• SOURCE PASSAGE:

>>>

In MongoDB, a write operation is atomic on the level of a single document, even if the operation modifies multiple embedded documents within a single document.

When a single write operation modifies multiple documents, the modification of each document is atomic, but the operation as a whole is not atomic and other operations may interleave. However, you can isolate a single write operation that affects multiple documents using the $isolated operator.

$isolated Operator

Using the $isolated operator, a write operation that affects multiple documents can prevent other processes from interleaving once the write operation modifies the first document. This ensures that no client sees the changes until the write operation completes or errors out.

$isolated does not work with sharded clusters.

An isolated write operation does not provide “all-or-nothing” atomicity. That is, an error during the write operation does not roll back all its changes that preceded the error.

Note

$isolated operator causes write operations to acquire an exclusive lock on the collection, even for document-level locking storage engines such as WiredTiger. That is, $isolated operator will make WiredTiger single-threaded for the duration of the operation.

For an example of an update operation that uses the $isolated operator, see $isolated. For an example of a remove operation that uses the $isolated operator, see Isolate Remove Operations.

Transaction-Like Semantics

Since a single document can contain multiple embedded documents, single-document atomicity is sufficient for many practical use cases. For cases where a sequence of write operations must operate as if in a single transaction, you can implement a two-phase commit in your application.

<<<

• COLLECTED MATERIAL:
>>>

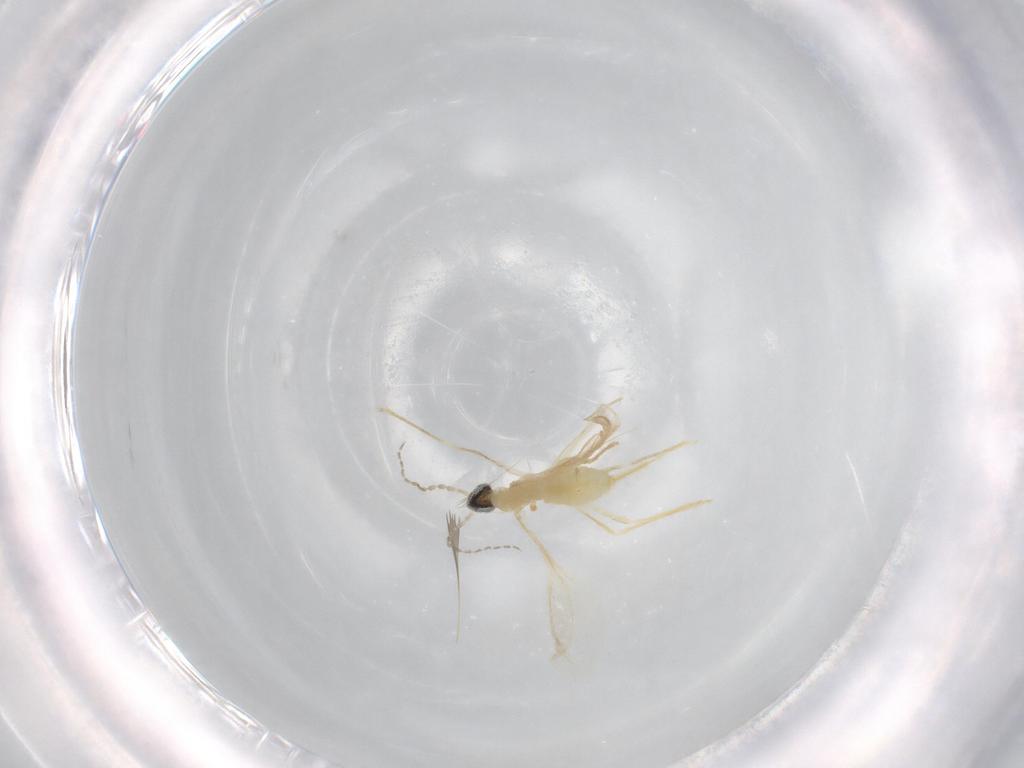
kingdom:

<<<

• EXERCISE TASKS:
(1) In the MongoDB passage, what kind of lock does the $isolated operator make write operations acquire?
(2) Rewrite the MongoDB passage starting at "Transaction-Like Semantics" and ending at "in your application.", with "two-phase commit" changed to "two-stage commit".
(3) Write what follows the final sentence of the MongoDB passage.

• ANSWERS TO THE PROBLEMS:
(1) An exclusive lock on the collection.

(2)
Transaction-Like Semantics

Since a single document can contain multiple embedded documents, single-document atomicity is sufficient for many practical use cases. For cases where a sequence of write operations must operate as if in a single transaction, you can implement a two-stage commit in your application.

(3)
However, two-phase commits can only offer transaction-like semantics. Using two-phase commit ensures data consistency, but it is possible for applications to return intermediate data during the two-phase commit or rollback.

For more information on two-phase commit and rollback, see Perform Two Phase Commits.

Concurrency Control

Concurrency control allows multiple applications to run concurrently without causing data inconsistency or conflicts.

One approach is to create a unique index on a field that can only have unique values. This prevents insertions or updates from creating duplicate data. Create a unique index on multiple fields to force uniqueness on that combination of field values. For examples of use cases, see update() and Unique Index and findAndModify() and Unique Index.

Another approach is to specify the expected current value of a field in the query predicate for the write operations. The two-phase commit pattern provides a variation where the query predicate includes the application identifier as well as the expected state of the data in the write operation.